What’s your post-Brexit investing strategy? Should you follow the markets in their flight to safety and transfer your cash to companies that should be relatively immune to the fallout? Or should you look among the shares that have slumped and search for bargains? With markets always overreacting to bad news, there are strong arguments for the latter. Here are three you might want to consider.
Top insurer?
The insurance sector has been hit along with the banks, as people have fled en masse from anything vaguely financial. As a result, we’ve seen shares in Aviva (LSE: AV) lose 14% since 23 June, to 382p today. That price fall has left Aviva shares valued at just 8.3 times forecast earnings for 2016, with EPS expected to double. And after a more modest predicted earnings rise in 2017, the P/E multiple would drop to just 7.7.

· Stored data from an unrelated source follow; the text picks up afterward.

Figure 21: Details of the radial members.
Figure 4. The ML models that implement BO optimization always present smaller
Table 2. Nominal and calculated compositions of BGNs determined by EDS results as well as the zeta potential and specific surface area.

But that’s fair for a company expected to be devastated by the UK’s withdrawal from the EU, right? Well, Aviva was one of the very first to update us on its outlook immediately after the vote, saying “Aviva has conducted extensive analysis of the possible implications of a vote to leave the EU and considers it will have no significant operational impact on the company“!
With Aviva’s turnaround progress of the past few years bearing fruit, cash flow improving, and with the firm saying it has “one of the strongest and most resilient balance sheets in the UK insurance sector,” those dividend yields of 6.1% this year and 6.9% next look very attractive to me. I’d be buying if I didn’t already have some.
Housing crunch
The share price falls for housebuilders seem a little more justified, as weaker European investment in the UK property market, especially in the commercial sector, is likely to soften overall demand and perhaps weaken profits. As a result, Persimmon (LSE: PSN) shares are down 25% since the referendum, to 1,596p, although over five years they’re still up 237% and have been paying handsome dividends.
Persimmon’s business is in domestic housebuilding, and the strong demand and chronic supply shortage isn’t going to disappear any time soon. Sure, house price growth slowed and new buyer enquiries fell in the month before the vote, but that kind of uncertainty ahead of such a momentous event isn’t at all surprising.
And Persimmon’s latest update was positive, the forward P/E has dropped as low as 8.5, and there are 7% dividend yields on the cards. Looks good to me.
Airline casualty
Budget airlines could certainly suffer if we lose our access to the EU’s open skies, and the 26% price fall for easyJet (LSE: EZJ) shares as a result is perhaps not so surprising. But after June’s passenger statistics showed yet another rise over the previous year, is the fall overdone?
Although the weakening pound will surely hit the number of passengers heading from the UK to European destinations, it should do the opposite for people flying in the other direction, and with slightly more than half its business done in Europe, easyJet should at least not suffer on that score.
The fall has sent the shares’ P/E as low as 8.8 for this year and 8.1 next, and with dividend yields of 5.3% and 5.8% penciled-in, I see the fall as overkill and I rate easyJet shares as cheap now.